Pay transparency: Empowering and supporting employees’ financial wellness
As people seek to improve their financial wellbeing, this lack of understanding of how to effectively manage and optimize their pay hampers many. (Photo: Shutterstock)
When people think about the concept of pay, their feelings are often rooted in logistical considerations: how much and how often do I get paid? As long as their salary is paid on time and for what they believe is right, people tend to stop worrying about the process.

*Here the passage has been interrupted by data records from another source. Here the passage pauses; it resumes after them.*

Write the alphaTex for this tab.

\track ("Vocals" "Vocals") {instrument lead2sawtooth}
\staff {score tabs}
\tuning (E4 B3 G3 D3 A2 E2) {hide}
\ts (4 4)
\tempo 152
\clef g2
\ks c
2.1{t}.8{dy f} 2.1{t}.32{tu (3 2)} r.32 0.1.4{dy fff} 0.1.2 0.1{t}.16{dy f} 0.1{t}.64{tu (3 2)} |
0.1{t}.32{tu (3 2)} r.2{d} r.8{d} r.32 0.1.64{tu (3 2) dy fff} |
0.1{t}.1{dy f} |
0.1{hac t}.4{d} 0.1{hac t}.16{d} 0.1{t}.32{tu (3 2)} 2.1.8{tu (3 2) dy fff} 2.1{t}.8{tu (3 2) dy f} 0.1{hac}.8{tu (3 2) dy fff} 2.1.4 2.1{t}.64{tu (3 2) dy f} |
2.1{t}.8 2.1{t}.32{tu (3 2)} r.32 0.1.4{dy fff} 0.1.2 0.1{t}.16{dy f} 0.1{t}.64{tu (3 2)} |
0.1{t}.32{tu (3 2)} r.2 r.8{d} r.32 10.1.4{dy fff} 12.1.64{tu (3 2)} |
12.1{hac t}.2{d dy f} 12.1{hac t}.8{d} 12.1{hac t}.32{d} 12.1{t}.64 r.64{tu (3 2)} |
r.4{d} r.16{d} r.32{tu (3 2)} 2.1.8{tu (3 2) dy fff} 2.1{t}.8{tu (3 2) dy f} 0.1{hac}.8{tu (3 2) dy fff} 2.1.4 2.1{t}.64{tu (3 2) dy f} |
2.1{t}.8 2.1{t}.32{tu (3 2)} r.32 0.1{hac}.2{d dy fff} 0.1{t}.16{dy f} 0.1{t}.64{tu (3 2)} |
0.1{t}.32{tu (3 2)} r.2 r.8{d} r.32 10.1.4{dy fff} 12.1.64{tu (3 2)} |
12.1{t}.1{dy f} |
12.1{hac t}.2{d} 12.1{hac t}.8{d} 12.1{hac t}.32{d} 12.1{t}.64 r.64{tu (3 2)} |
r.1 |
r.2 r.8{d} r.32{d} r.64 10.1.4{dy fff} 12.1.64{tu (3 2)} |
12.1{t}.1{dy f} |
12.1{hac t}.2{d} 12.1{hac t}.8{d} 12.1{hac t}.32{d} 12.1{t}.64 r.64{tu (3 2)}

They do the same cursory check when the next pay period begins, but they don’t dig any further to gain insight or make changes that could result in additional savings or value.
However, as the world continues to suffer the effects of a global pandemic and workers demand more support and flexibility from employers, the concept of pay needs to evolve in parallel. From job loss to increased medical bills, recent events have shown the need to face unexpected expenses. In fact, as of the spring of 2020, employees made the need for an emergency savings fund a top priority, realizing how ill-prepared they were.
Related: 10 Measures to Take to Emergency Funds In The Pandemic
As employees navigate these new circumstances, many payroll departments are learning that they can do more for their employees by teaching them the basics and encouraging them to use self-service tools to manage their salaries and benefits. The idea is to empower workers to better understand their salary, see their income / expense patterns over time, and make real-time adjustments to meet their financial goals.
Identify areas of confusion
ADP research shows that the digitization of pay has changed the way people think. Direct deposit has become the preferred payment method because of its convenience and reliability. Many full-time workers generally trust their employers to deliver consistently accurate and timely pay. This trust has reduced employees’ inclination to review their salaries. The pay is then reduced to what they expect for each pay period, preventing them from seeing or understanding potential errors and causing them to miss opportunities to save more or manage their money better to their own support financial goals.
This confidence often extends to tax calculations as well, with many people feeling that taxes are beyond their control. So why question them? Taxes are often the biggest weak point in understanding their paychecks, as people are often confused about how state and federal withholding amounts are calculated, or how they vary based on life change or location. Without understanding how taxes are calculated, people may not really understand the benefits of choosing benefits that take advantage of pre-tax dollars or how factors such as moving could affect profits.
As people seek to improve their financial wellbeing, this lack of understanding of how to effectively manage and optimize their pay hampers many. This separation gives employers an opportunity to rethink the wage experience they offer their employees to provide more visibility and support.
Promote existing financial programs
The first step in empowering people to strengthen their financial wellbeing is to educate them about the financial programs and benefits available, and to help them take advantage of those they may not have considered. Commuter benefit programs, for example, allow workers to extract input tax money to cover their monthly travel expenses and parking. Health savings accounts also allow employees to set aside input tax money to cover deductibles, co-payments, and other medical expenses not normally covered by insurance. And 529 plans will help people save money on future higher education spending.
Promoting salary transparency can help people better understand how to take advantage of these benefits and how to best allocate their salary. For example, employers could offer people the ability to calculate how their take-home wages would change if they added more to their 401K, switched health insurance, or worked more hours. These insights can turn payment from a periodic process into a flexible, real-time tool to improve financial wellbeing.
Redesign the salary experience to engage and support talent
Once employees understand how their salary is calculated and the various actions that could emerge, employers can use new tools to optimize and manage their funds. One example is the use of savings prompts, which can help people understand wage increases and take appropriate action. For example, if a person works overtime, they expect their income to reflect the extra time. The same goes for a person who has received a raise or bonus. But what if payroll systems were designed to consistently encourage people to save? Imagine receiving this prompt:
“You did 10 hours of overtime this week which increased your salary by $ 156.35 above your weekly average. Would you like to transfer all or part of the money to your savings account? “
The end goal is to give people more visibility and tools to help them manage their financial travel in other ways. When employees feel more financially secure, they will feel happier and less stressed overall. That often means they are more engaged at work and better positioned to reach their full potential.
Cheryl Lewis is Vice President of Product Management and Strategy of Next Generation Payroll at ADP.